===== Text provided
To build robust and high-performing machine learning models, it is important to test and evaluate the performance of algorithms. This is done with the help of model validation. In this guide, you will learn how to validate machine learning models using 1) the holdout approach and 2) the cross-validation technique.
In this guide, you will work with the automobile price data available in Azure ML Studio. The dataset contains 205 rows and 26 columns, with features such as the make, model, technical specifications, and price of individual automobiles. The data comes from the UCI Machine Learning Repository.
The first step is to load the data. Once you have logged into your Azure Machine Learning Studio account, click on the EXPERIMENTS option, listed on the left sidebar, followed by the NEW button. Next, click on the blank experiment and give the name Model Validation to the workspace. The following screen will be displayed.
Click on the Saved Datasets option from the workspace. This will open the list of datasets available in ML Studio. Next, drag Automobile price data (Raw) from the Saved Datasets list into the workspace.
The data exploration stage helps to understand the data distribution and prepare data cleaning and feature engineering strategies. To explore the data, right-click and select the Visualize option as shown below.
Select the different variables to examine their basic statistics. For example, the image below displays the details for the variable
The Statistics section on the right-hand side displays summary statistic values for the variable. You can see there are 41 missing records for this variable. You will treat the missing values in the data preparation stage.
To treat missing values in the data, use the Clean Missing Data module. Search and drag this module into the workspace.
On the righthand side of the workspace, there are different options for performing the Clean Missing Data operation. There are several methods of dealing with missing values. One of the advanced techniques is the MICE technique. MICE stands for multivariate imputation by chained equations and it works by creating multiple imputations (replacement values) for multivariate missing data. Under the Cleaning mode tab, select the Replace using MICE option as shown below. Keep all the other options as default.
Next, run the experiment and Visualize to check if the missing data operation is performed or not.
The next step is to convert the variables in the data to their correct data types. This is important because machine learning algorithms perform best when the features are the right data types.
Start by typing edit metadata in the search bar to find the Edit Metadata module, and then drag it into the workspace.
The next step is to click on the Launch column selector option in the right-hand side of the workspace and select the string variables from the available columns. This will generate the output below.
Once you have made selections, the selected columns will be displayed in the workspace. Next, from the dropdown options under Categorical, select the Make categorical option. Next, click the Run tab, and select the Run selected option.
Building machine learning models is an important element of predictive modeling. However, without proper model validation, the confidence that the trained model will generalize well on the unseen data can never be high. Model validation helps in ensuring that the model performs well on new data, and helps in selecting the best model, the parameters, and the accuracy metrics.
The two most widely used and popular model validation techniques are mentioned below:
These are explained and implemented in Azure Machine Learning Studio in the following sections of the guide.
The holdout validation approach refers to creating a training set and the holdout set, also referred to as the test or validation set. The training data is used to train the model, while the unseen test data is used to validate the model performance. The common split ratio is 70:30, which means 70% of the data is used for building the model, while the remaining 30% is used for testing the model performance. In case of small datasets, the split ratio can be 90% for training and 10% for test datasets.
==========
===== Material supplied
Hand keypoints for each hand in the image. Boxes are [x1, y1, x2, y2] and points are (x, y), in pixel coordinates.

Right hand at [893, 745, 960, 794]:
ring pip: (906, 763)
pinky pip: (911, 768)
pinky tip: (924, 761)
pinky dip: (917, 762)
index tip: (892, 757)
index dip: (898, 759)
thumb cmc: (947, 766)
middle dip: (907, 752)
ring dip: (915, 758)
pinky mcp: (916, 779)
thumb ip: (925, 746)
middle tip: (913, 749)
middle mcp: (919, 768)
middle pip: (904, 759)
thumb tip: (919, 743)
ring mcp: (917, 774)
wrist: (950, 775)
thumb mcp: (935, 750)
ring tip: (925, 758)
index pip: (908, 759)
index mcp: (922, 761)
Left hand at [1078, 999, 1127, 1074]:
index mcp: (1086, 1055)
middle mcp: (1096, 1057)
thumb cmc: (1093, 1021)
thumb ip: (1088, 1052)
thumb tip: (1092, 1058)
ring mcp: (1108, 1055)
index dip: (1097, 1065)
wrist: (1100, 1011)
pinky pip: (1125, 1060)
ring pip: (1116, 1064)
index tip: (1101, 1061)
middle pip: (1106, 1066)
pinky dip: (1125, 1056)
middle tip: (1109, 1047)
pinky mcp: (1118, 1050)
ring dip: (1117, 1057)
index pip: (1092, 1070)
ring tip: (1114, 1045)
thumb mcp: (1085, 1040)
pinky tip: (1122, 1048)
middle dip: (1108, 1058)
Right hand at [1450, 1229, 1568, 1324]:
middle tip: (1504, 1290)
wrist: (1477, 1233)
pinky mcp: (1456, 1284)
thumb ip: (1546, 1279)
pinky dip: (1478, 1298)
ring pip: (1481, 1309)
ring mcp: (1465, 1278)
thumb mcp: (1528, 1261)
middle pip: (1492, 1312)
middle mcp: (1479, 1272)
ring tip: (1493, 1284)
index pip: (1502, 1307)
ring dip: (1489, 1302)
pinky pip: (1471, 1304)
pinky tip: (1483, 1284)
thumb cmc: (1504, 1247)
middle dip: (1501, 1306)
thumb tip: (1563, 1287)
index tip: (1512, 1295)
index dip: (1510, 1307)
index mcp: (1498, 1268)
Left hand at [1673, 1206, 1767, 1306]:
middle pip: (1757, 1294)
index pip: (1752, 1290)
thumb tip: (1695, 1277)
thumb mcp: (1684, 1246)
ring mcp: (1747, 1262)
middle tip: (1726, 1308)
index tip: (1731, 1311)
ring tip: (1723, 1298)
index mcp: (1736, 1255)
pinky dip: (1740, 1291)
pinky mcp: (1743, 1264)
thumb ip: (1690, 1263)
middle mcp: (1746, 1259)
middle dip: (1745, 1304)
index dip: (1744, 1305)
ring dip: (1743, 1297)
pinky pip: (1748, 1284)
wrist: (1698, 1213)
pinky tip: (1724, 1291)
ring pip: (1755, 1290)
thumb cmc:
==========
> _Exercise requirements_
Decide whether each statement below agrees with the model validation guide above, answering yes or no and quoting the words of the guide that settle it. 1. The automobile price dataset has 205 rows and 26 columns. 2. MICE stands for multiple imputation by chained estimators. 3. In the common holdout split, 30% of the data is used to build the model.

> _Your response_
1. Yes: "The dataset contains 205 rows and 26 columns"
2. No: "MICE stands for multivariate imputation by chained equations"
3. No: "70% of the data is used for building the model, while the remaining 30% is used for testing the model performance"